Где же пограничная черта лежала от Омска к Уралу? Трудно обозначить годы и передвижные точки, когда и где она западала, потому что казаки, пользуясь откочевкою кибиток, быстро переносились вперед с форпостами к озерам выгодным. С достоверностью можно утверждать, что здешняя пограничная, так сказать, струя около 1743 года текла вниз по Иртышу к Омску, потом от Чернолуцка бежала на Абацкую и Коркину, далее чрез Бердюжью и Лебяжью — к форпосту Утяцкому[228]. Перелившись чрез Тобол на речке Юрьямыш, она вскоре извивалась чрез форпост Нижнечернавский, поставленный на речушке Черной, и чрез Куртамыш слилась с Миассом, на котором в 1736 и 1737 гг., во время третьего Башкирского бунта, наскоро окопалась крепостцами: Миасскою, Челябинскою, далее при озерах Иткульскою и Чебаркульскою, еще далее, со стороны Оренбургской комиссии, Уйскою при вершине Уя и Карагайскою при Уральском отмете; и в этом устройстве Исетская провинция отходила от Тобольского ведомства.

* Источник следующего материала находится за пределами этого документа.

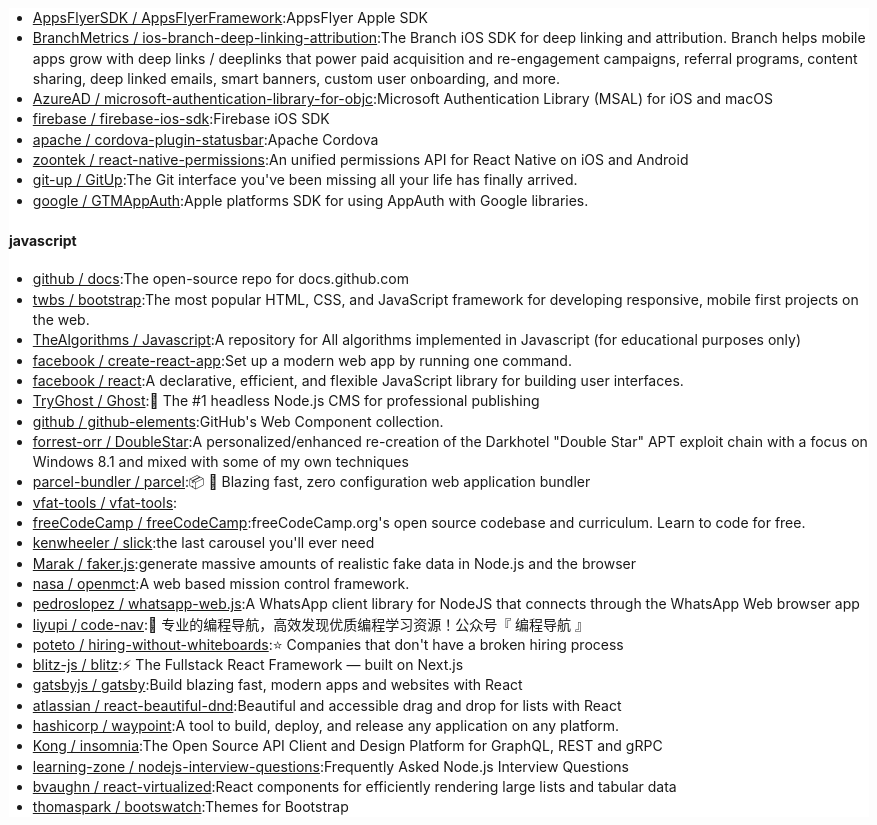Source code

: * [AppsFlyerSDK / AppsFlyerFramework](https://github.com/AppsFlyerSDK/AppsFlyerFramework):AppsFlyer Apple SDK
* [BranchMetrics / ios-branch-deep-linking-attribution](https://github.com/BranchMetrics/ios-branch-deep-linking-attribution):The Branch iOS SDK for deep linking and attribution. Branch helps mobile apps grow with deep links / deeplinks that power paid acquisition and re-engagement campaigns, referral programs, content sharing, deep linked emails, smart banners, custom user onboarding, and more.
* [AzureAD / microsoft-authentication-library-for-objc](https://github.com/AzureAD/microsoft-authentication-library-for-objc):Microsoft Authentication Library (MSAL) for iOS and macOS
* [firebase / firebase-ios-sdk](https://github.com/firebase/firebase-ios-sdk):Firebase iOS SDK
* [apache / cordova-plugin-statusbar](https://github.com/apache/cordova-plugin-statusbar):Apache Cordova
* [zoontek / react-native-permissions](https://github.com/zoontek/react-native-permissions):An unified permissions API for React Native on iOS and Android
* [git-up / GitUp](https://github.com/git-up/GitUp):The Git interface you've been missing all your life has finally arrived.
* [google / GTMAppAuth](https://github.com/google/GTMAppAuth):Apple platforms SDK for using AppAuth with Google libraries.

#### javascript
* [github / docs](https://github.com/github/docs):The open-source repo for docs.github.com
* [twbs / bootstrap](https://github.com/twbs/bootstrap):The most popular HTML, CSS, and JavaScript framework for developing responsive, mobile first projects on the web.
* [TheAlgorithms / Javascript](https://github.com/TheAlgorithms/Javascript):A repository for All algorithms implemented in Javascript (for educational purposes only)
* [facebook / create-react-app](https://github.com/facebook/create-react-app):Set up a modern web app by running one command.
* [facebook / react](https://github.com/facebook/react):A declarative, efficient, and flexible JavaScript library for building user interfaces.
* [TryGhost / Ghost](https://github.com/TryGhost/Ghost):👻 The #1 headless Node.js CMS for professional publishing
* [github / github-elements](https://github.com/github/github-elements):GitHub's Web Component collection.
* [forrest-orr / DoubleStar](https://github.com/forrest-orr/DoubleStar):A personalized/enhanced re-creation of the Darkhotel "Double Star" APT exploit chain with a focus on Windows 8.1 and mixed with some of my own techniques
* [parcel-bundler / parcel](https://github.com/parcel-bundler/parcel):📦 🚀 Blazing fast, zero configuration web application bundler
* [vfat-tools / vfat-tools](https://github.com/vfat-tools/vfat-tools):
* [freeCodeCamp / freeCodeCamp](https://github.com/freeCodeCamp/freeCodeCamp):freeCodeCamp.org's open source codebase and curriculum. Learn to code for free.
* [kenwheeler / slick](https://github.com/kenwheeler/slick):the last carousel you'll ever need
* [Marak / faker.js](https://github.com/Marak/faker.js):generate massive amounts of realistic fake data in Node.js and the browser
* [nasa / openmct](https://github.com/nasa/openmct):A web based mission control framework.
* [pedroslopez / whatsapp-web.js](https://github.com/pedroslopez/whatsapp-web.js):A WhatsApp client library for NodeJS that connects through the WhatsApp Web browser app
* [liyupi / code-nav](https://github.com/liyupi/code-nav):💎 专业的编程导航，高效发现优质编程学习资源！公众号『 编程导航 』
* [poteto / hiring-without-whiteboards](https://github.com/poteto/hiring-without-whiteboards):⭐️ Companies that don't have a broken hiring process
* [blitz-js / blitz](https://github.com/blitz-js/blitz):⚡️ The Fullstack React Framework — built on Next.js
* [gatsbyjs / gatsby](https://github.com/gatsbyjs/gatsby):Build blazing fast, modern apps and websites with React
* [atlassian / react-beautiful-dnd](https://github.com/atlassian/react-beautiful-dnd):Beautiful and accessible drag and drop for lists with React
* [hashicorp / waypoint](https://github.com/hashicorp/waypoint):A tool to build, deploy, and release any application on any platform.
* [Kong / insomnia](https://github.com/Kong/insomnia):The Open Source API Client and Design Platform for GraphQL, REST and gRPC
* [learning-zone / nodejs-interview-questions](https://github.com/learning-zone/nodejs-interview-questions):Frequently Asked Node.js Interview Questions
* [bvaughn / react-virtualized](https://github.com/bvaughn/react-virtualized):React components for efficiently rendering large lists and tabular data
* [thomaspark / bootswatch](https://github.com/thomaspark/bootswatch):Themes for Bootstrap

Что ж касается до внешней безопасности Урала заводского, он позади означенной черты обвивался своею змеею укреплений, впереди которой Татищевым еще выстроена была во время бунта Кизилташская крепость на мысу, образуемом речкою Течею, текущею из оз. Иртяша в оз. Кизилташ. Оборонительная заводская цепь, обходя от ос. Катайского все приписные по Исети слободы надолбами, рогатками и рвами, состояла на самом Урале из укреплений: Горного Щита при речке Уктусе, Кособродского при Чусовой, Полуденного при вершине той же реки и Ревдинского. Распорядительному Татищеву и полковнику Арсеньеву, с драгунским полком из Тобольска командированному на Исеть и Миасс, по справедливости следует приписать то, что не все бедствия пролились на новые оренбургские водворения. Мы не считаем своим долгом здесь упоминать ни об Яицкой линии, которая частью заселена сибирским набором с 240 душ по человеку с женами и детьми[229], ни о крепостях Красноуфимской и Елдацкой, посреди которых вскоре выстроена Демидовым Сергинская, как замечено в Истории рудного дела; но нельзя пройти в молчании проекта крепкой линии, по рр. Ую и Тоболу в 1739 г. решенной[230]. В этом проекте видно мановение той же оборонительной мышцы, которая тогда зодчествовала по военным чертежам на всех границах России. Сия важная линия, в следующем периоде сомкнувшаяся с Омском, вполне прикроет Сибирь от вторжений орд киргизских, которые на словах с 1734 до 1738 г. делались подданными России, но на деле не переставали жить ворами и разбойниками. Несмотря на легковерие, попустившее усилиться заворохе башкирской, отдадим справедливость статскому советнику Кирилову! Начертание, какое представил этот внимательный слушатель Петрова Сената министерству императрицы Анны, делает память его не чуждою и для Сибири, хотя время показало в лице его, что легче начертить важное предприятие, нежели привести в исполнение. Не большая, казалось бы, мудрость не считать за одно перо со шпагою или в другое время — шпагу с пером: но, к сожалению, эти промахи случаются. Несмотря, однако ж, на промахи наши, на множество врагов и прежнюю беззащитность сибирской границы, Сибирь не видела большой беды, хотя и часто настояли опасности. Бог хранил и хранит Сибирь.